#### What needs to be done:
Copy exactly the lines of the data below that run from the line holding "îmbunătăți și personaliza" through the line holding "Avertisment: Căldura extremă", both ends included.

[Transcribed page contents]
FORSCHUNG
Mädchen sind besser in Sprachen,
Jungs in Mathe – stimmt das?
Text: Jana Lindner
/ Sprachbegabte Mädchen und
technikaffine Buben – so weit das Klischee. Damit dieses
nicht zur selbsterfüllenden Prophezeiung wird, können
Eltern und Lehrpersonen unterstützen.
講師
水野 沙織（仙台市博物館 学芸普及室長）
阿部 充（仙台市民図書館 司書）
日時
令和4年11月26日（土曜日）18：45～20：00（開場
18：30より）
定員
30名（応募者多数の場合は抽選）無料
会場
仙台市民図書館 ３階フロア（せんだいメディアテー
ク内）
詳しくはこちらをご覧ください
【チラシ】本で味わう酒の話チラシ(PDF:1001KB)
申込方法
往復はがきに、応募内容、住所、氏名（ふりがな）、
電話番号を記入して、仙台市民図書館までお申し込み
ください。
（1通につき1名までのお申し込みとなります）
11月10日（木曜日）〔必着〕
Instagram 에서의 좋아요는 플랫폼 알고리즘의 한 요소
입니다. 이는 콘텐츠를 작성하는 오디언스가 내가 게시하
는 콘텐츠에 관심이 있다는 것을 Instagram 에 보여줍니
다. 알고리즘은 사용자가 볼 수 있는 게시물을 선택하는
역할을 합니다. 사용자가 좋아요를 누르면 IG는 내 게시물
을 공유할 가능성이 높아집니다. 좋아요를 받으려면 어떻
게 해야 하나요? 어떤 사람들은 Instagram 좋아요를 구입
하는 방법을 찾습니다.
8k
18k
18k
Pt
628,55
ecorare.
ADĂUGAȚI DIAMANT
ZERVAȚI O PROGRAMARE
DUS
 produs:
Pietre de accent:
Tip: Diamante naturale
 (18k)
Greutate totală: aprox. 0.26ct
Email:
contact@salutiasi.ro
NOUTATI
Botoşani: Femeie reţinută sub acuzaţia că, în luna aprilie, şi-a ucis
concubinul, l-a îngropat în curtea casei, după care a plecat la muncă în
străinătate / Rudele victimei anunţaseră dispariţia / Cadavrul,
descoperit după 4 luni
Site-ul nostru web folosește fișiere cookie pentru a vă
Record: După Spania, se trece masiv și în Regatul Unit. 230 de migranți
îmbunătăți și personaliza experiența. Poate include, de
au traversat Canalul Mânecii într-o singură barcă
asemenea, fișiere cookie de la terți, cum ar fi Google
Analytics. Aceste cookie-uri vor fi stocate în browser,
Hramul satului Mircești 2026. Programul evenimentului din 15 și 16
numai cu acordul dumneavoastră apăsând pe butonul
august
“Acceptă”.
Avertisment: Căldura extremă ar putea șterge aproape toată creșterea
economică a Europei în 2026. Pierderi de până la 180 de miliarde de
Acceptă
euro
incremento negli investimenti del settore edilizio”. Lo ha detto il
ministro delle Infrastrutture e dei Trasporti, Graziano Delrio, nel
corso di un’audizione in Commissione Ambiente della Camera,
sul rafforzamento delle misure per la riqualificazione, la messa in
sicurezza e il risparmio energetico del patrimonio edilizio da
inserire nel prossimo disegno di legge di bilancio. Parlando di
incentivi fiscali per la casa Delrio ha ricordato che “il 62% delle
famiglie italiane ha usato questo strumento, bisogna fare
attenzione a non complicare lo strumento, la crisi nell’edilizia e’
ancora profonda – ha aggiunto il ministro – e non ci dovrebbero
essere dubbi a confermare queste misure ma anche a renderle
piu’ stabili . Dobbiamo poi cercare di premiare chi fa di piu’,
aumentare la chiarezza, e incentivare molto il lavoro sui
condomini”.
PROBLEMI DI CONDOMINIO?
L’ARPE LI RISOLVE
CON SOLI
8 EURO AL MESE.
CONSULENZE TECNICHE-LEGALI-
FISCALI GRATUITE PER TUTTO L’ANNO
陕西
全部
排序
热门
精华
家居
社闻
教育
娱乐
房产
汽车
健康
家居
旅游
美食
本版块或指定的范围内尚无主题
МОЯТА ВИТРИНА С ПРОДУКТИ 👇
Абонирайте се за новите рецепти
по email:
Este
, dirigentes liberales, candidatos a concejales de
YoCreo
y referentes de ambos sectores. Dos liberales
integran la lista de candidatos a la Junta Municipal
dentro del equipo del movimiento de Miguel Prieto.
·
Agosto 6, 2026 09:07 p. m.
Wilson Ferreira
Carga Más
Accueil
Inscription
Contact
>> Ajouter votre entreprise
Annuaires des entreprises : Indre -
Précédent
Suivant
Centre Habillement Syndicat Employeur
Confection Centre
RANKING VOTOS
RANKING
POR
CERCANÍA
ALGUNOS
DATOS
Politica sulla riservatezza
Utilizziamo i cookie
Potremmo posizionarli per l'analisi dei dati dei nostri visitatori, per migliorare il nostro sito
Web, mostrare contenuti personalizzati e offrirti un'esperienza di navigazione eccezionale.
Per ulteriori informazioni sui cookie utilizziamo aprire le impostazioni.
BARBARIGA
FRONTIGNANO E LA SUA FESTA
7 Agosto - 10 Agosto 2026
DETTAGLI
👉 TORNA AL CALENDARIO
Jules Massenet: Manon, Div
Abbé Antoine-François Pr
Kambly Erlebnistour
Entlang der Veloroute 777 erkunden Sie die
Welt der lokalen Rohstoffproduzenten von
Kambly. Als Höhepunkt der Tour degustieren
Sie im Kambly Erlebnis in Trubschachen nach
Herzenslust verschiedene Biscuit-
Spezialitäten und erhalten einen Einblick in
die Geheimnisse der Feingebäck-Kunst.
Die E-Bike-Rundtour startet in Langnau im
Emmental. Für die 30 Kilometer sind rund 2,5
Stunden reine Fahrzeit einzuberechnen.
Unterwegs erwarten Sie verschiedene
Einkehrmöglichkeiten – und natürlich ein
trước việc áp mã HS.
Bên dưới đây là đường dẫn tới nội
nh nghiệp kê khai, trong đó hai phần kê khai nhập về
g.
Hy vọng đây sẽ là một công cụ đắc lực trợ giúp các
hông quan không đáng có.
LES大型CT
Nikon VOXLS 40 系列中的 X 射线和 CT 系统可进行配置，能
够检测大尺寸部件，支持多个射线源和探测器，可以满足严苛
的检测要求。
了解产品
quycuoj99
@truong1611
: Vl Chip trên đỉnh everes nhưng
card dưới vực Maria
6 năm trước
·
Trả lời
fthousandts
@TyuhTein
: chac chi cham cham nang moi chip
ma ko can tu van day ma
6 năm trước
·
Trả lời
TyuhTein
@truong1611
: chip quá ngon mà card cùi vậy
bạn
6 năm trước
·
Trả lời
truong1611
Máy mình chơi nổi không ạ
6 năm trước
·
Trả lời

#### Exercise response:
îmbunătăți și personaliza experiența. Poate include, de
au traversat Canalul Mânecii într-o singură barcă
asemenea, fișiere cookie de la terți, cum ar fi Google
Analytics. Aceste cookie-uri vor fi stocate în browser,
Hramul satului Mircești 2026. Programul evenimentului din 15 și 16
numai cu acordul dumneavoastră apăsând pe butonul
august
“Acceptă”.
Avertisment: Căldura extremă ar putea șterge aproape toată creșterea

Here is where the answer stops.